After questioning people and pondering, Zoe jumps to the conclusion that maybe her adopted father is really her biological father and maybe he had a Romany mistress. Tristan, who is knowledgeable in the ways of the Romany (what hero isn't) says…no, that cannot be - the Romany people are very moral and that just wouldn't happen. Anyway, Zoe and Tristan are off questioning people again. Zoe, by the way has to go with Tristan everywhere he goes, I guess he just can't handle all that investigating on his own. Remember Milosh, the Romany who Tristan is looking for? Well, he finds him and guess what? Milosh had a sister named Drina! OMG, what a coincidence! Could it be? Is Milosh's sister Zoe's mother? What do you think? Now Milosh is Uncle Milosh! But wait! There's more! We still don't know who Zoe's father is and what about the evvviillll half-brother of Tristan's, George? What about Zoe's adopted father? What about her goofy aunt? And what about Tristan's busybody sister? And will Zoe continue to fib so she can save her downtrodden people? There’s still more to the story before all the ends are finally tied...but you'll have to read it to fine out.
Ponder moments. While reading this story I ran into some "please-come-up-with-something-different" moments. Why do we continue to read about heroines who are tired of waiting...those poor unfortunates who just want to do "it" once before they die - before they marry - before they go to Europe - before they are released from the dungeon? Another ponder moment. What about those heroines who are better than any other woman our hero as ever had…ever? They are more responsive, even though they don’t know what they are doing. They are just flapping around there on the bed. It’s never been like this for our hero before, these women are special. She is unlike any other woman before. Why? Sometimes I would actually like to know why she is so different from other women. Another ponder moment. Oh, those poor heroes who don’t think they can last if the heroine touches him. His poor little Timothy Toad just might explode if she lays one of her digits on his – oh I don’t know – his collar-bone. You know, just once I’d like to see a hero that loses control before he unbuttons his trousers. Don’t get me wrong, this book is not the only one that has these moments. No, they abound in lots and lots of romance stories. I think it’s time to find some new romance trope before they become trite.

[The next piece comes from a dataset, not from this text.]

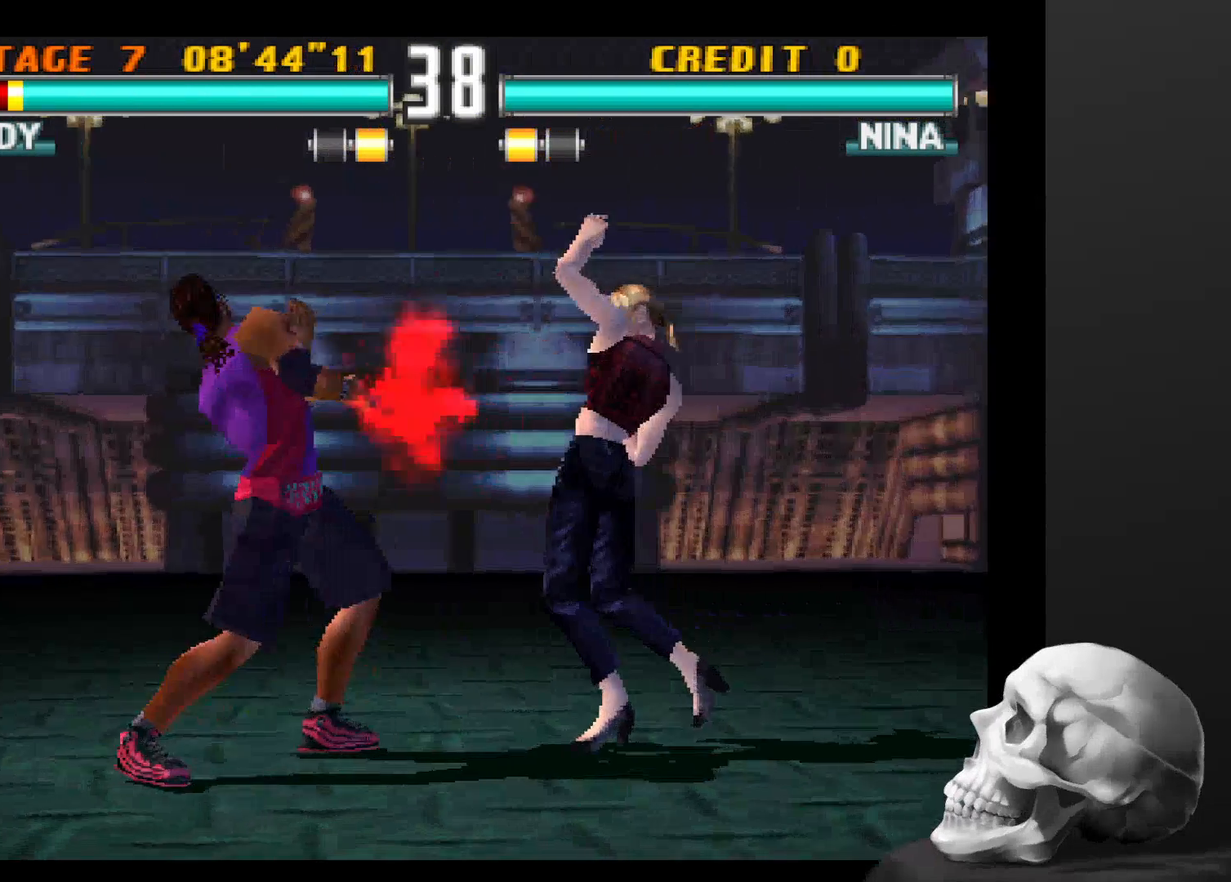
{"dt_ms": 1000, "buttons": ["CIRCLE"], "left_stick": "center", "right_stick": "center"}
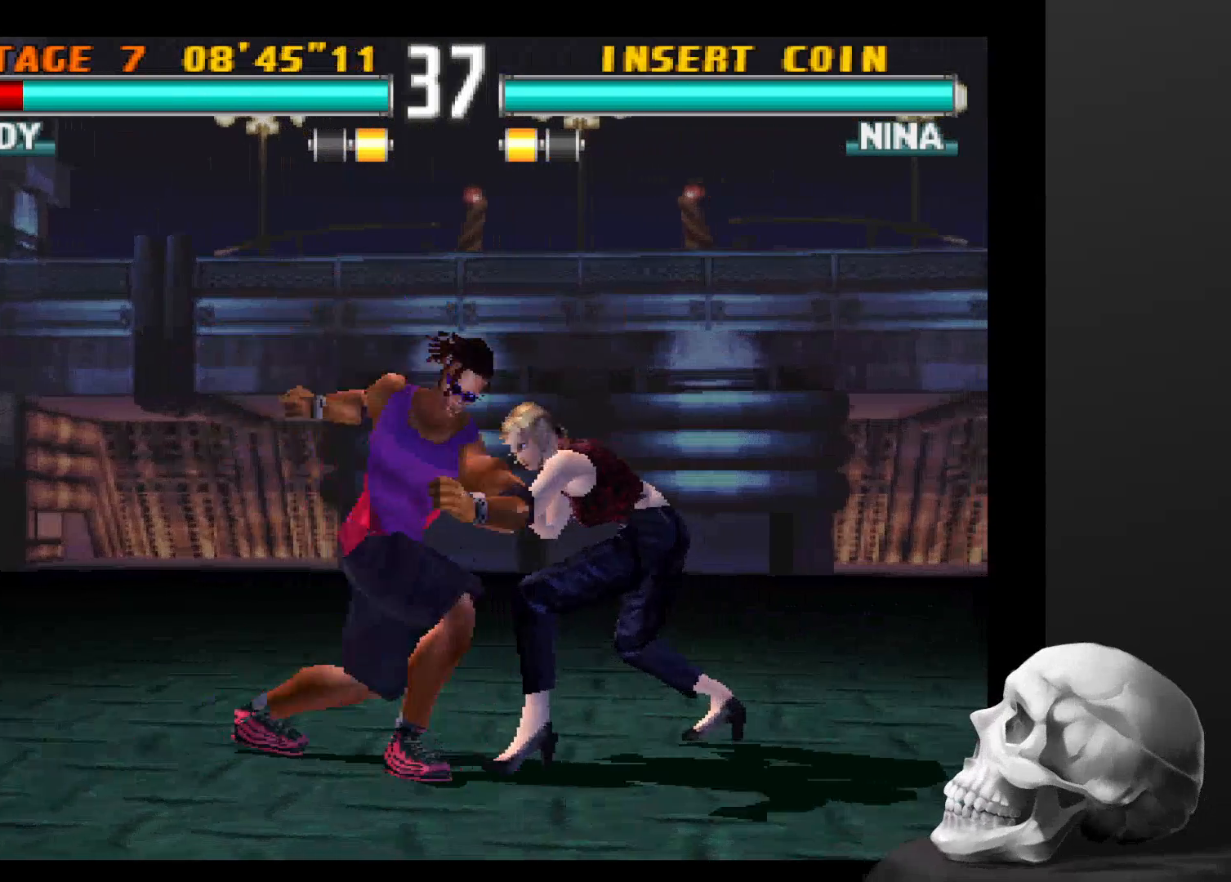
{"dt_ms": 500, "buttons": ["CIRCLE"], "left_stick": "center", "right_stick": "center", "events": [[66, "CIRCLE", "up"], [133, "CIRCLE", "down"]]}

In the end, this book was a pleasant read, nothing earth-shaking. We didn't get to see Tristan and Zoe grow in their relationship, because it seemed to be formed almost immediately. There was some interesting information about the Romary people, but nothing that I haven't read before. However, if you don't want to lose touch with what is going on with this series, I suggest you read this book - just so ya know.